Following a devastating week on South Australia’s roads, which has seen three more teenagers killed, the Motor Accident Commission (MAC) and South Australia Police (SAPOL) are calling on all drivers – young and old – to reflect on their driving choices.
Twelve people under the age of 20 have been killed on the State’s roads already in 2018 and with the tragic events of the past week, MAC and SAPOL are imploring the broader community to stop, reflect and adjust their driving behaviours.
Matt Hanton, MAC Road Safety Communications Manager, said that these crashes show the devastating impact of road trauma on families and communities and just how easily lives can be ripped apart in an instant.
"We all need to remember that life is fragile. Now is the time to stop, and adjust our driving behaviours to eliminate lives being lost on our roads."
"Every time we get behind wheel, we need to give the task of driving the full concentration it deserves, because you are not only putting yourself at risk, but every other road user."
"It’s easy to become complacent and take driving for granted and although sometimes we feel invincible, we are only safe when we make smart and responsible choices," said Mr Hanton.
This is especially important as students across the State make their way to the Schoolies Festival this weekend to celebrate the exciting milestone of finishing their schooling.
Superintendent Bob Gray, Officer in Charge, SAPOL Traffic Support Branch, reinforced the strong message that everyone has a responsibility to drive safely and avoid high risk driving behaviours.
"The loss of any life on our roads is a tragedy but when a young person is killed this is simply gut-wrenching. Not only is it tragic to lose one young life but this can have a life time impact upon so many others who may never recover from the loss."
"Family, friends, partners, fellow school students, teachers; and at times entire communities can be affected when a young person is killed on our roads."
"As parents, we are all very proud when our kids complete Year 12. It is a real achievement. Schoolies has evolved as a cultural event for our young people to celebrate the completion of these years of study. But it is also a real danger time where there could be a temptation to possibly drink and or drug drive."
"I cannot strongly urge enough that those attending Schoolies make the right choices - do not drink or drug drive a motor vehicle."

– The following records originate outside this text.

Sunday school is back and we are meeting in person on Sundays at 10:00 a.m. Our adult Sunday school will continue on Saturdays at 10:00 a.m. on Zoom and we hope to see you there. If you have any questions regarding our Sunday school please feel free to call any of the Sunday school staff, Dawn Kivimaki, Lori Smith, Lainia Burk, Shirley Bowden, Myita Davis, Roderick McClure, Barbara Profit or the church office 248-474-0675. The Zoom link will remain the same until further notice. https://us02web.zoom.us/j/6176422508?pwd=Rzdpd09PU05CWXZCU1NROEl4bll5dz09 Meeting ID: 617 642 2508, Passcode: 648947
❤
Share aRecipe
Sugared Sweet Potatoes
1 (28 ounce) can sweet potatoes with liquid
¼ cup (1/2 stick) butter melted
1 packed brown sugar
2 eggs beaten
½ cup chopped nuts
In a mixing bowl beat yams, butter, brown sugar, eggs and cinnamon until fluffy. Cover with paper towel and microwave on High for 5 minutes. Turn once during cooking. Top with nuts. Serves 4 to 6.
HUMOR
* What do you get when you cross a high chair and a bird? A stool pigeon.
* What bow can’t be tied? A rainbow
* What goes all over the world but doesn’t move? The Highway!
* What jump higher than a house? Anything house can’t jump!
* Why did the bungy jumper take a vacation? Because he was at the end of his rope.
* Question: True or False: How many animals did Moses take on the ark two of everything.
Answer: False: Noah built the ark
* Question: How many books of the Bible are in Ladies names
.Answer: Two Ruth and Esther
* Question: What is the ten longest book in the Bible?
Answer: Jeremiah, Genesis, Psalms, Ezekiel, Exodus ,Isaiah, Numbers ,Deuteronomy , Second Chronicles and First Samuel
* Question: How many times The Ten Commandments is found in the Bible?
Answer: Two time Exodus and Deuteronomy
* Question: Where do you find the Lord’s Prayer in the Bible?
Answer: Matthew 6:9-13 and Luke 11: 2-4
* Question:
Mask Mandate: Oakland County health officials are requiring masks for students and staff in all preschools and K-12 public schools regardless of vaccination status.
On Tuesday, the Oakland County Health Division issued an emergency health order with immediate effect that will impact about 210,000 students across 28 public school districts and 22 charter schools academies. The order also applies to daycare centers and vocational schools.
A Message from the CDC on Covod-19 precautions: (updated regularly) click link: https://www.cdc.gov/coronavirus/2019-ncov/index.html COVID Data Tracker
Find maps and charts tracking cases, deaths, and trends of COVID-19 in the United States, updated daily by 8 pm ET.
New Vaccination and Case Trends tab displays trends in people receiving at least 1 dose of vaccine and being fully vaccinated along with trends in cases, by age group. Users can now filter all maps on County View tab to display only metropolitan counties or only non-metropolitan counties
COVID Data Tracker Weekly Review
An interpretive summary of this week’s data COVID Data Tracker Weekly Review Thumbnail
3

"Parents should also take a role in working with their kids on strategies to drop kids off at the various venues or other type considerations to diminish that temptation," said Superintendent Gray.
Free shuttle bus services are again being provided throughout the 2018 Schoolies Festival, providing an alternate transport service around the Fleurieu Peninsula for Schoolies, helping to ensure their celebrations don’t end in tragedy.
Nigel Knowles, Encounter Youth CEO, said that each of the shuttle buses will have Encounter Youth volunteers on board who are there to support young people in making positive choices over the weekend.
"While finishing school is a great achievement and we want our Schoolies to celebrate and have a great time, we don’t want to see their celebrations end in heartbreak," said Mr Hanton.